**Task**
Copy the lines below word for word, starting with the line that contains "What is the label" and continuing through the line that contains "Reading right to", with both of those lines included. Omit the pictures.

**Records supplied**
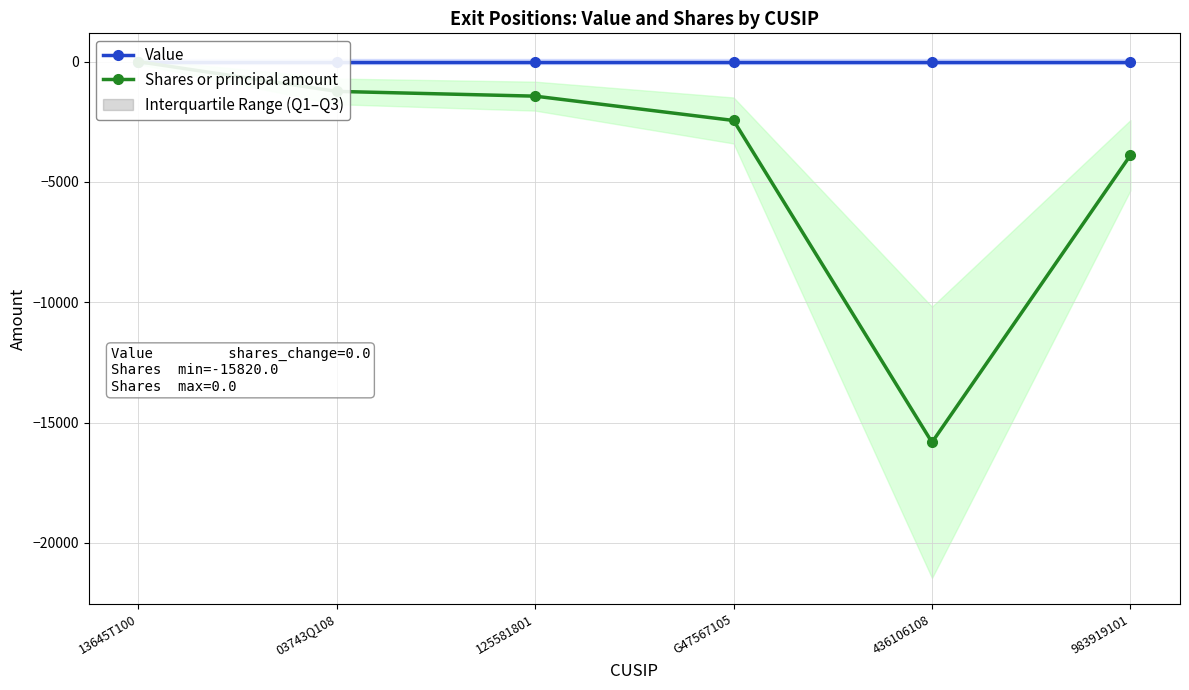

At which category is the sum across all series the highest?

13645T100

--

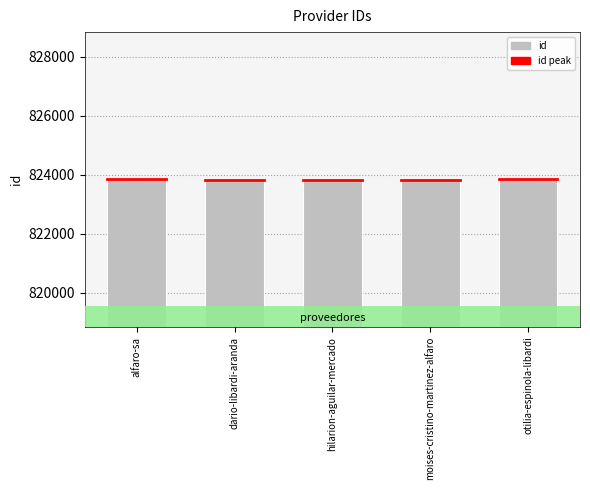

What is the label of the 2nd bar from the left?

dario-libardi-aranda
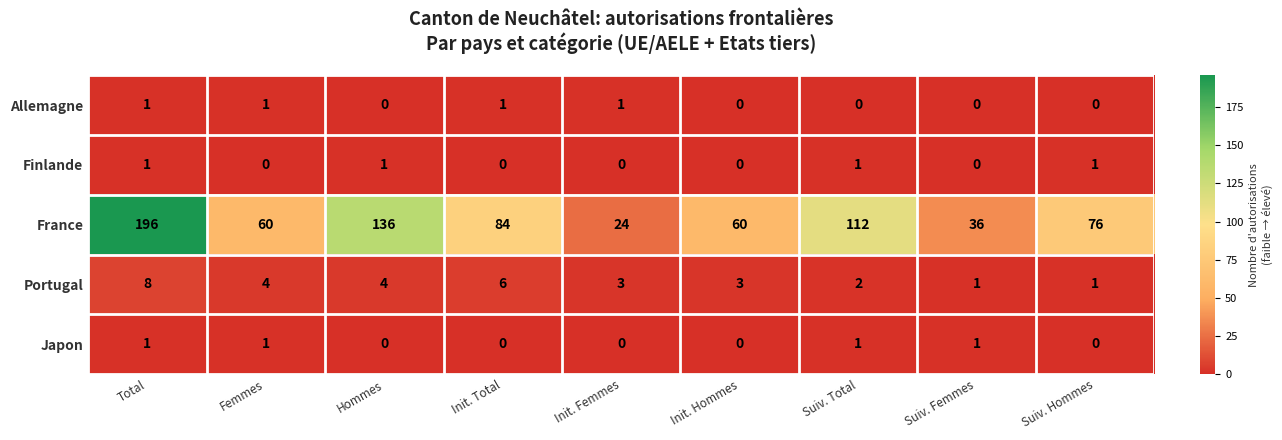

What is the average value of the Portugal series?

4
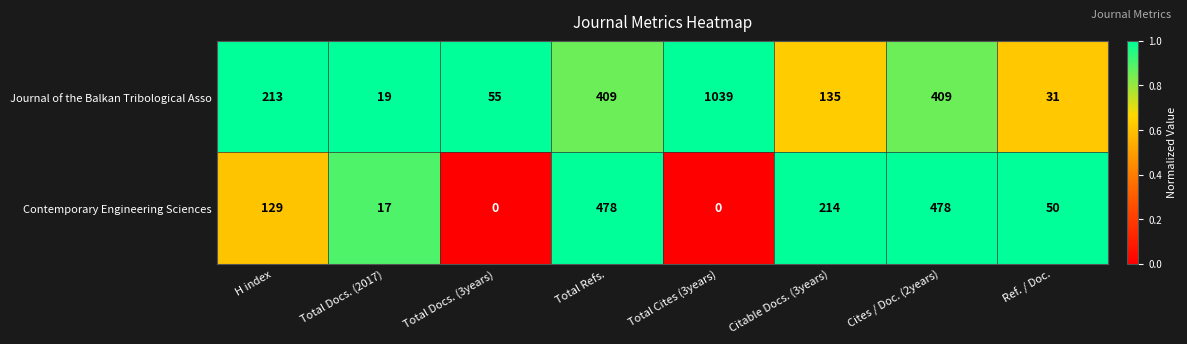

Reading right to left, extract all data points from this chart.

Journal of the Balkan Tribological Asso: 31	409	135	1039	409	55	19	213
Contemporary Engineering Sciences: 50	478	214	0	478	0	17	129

==

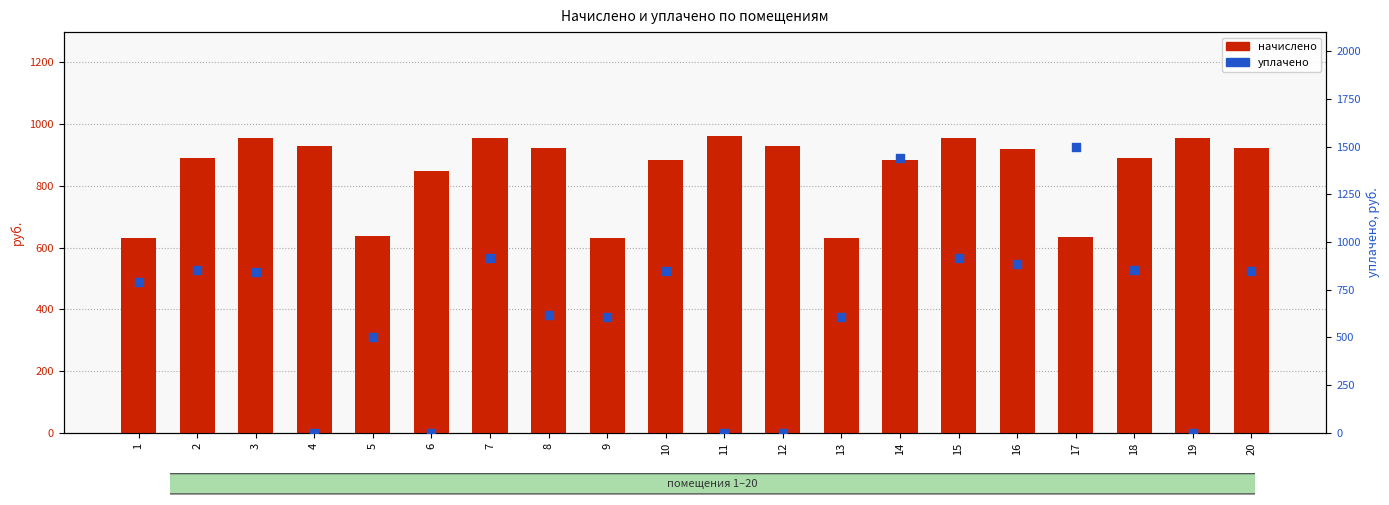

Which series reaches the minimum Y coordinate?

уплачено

**Response area**
What is the label of the 2nd bar from the left?

dario-libardi-aranda

What is the average value of the Portugal series?

4

Reading right to left, extract all data points from this chart.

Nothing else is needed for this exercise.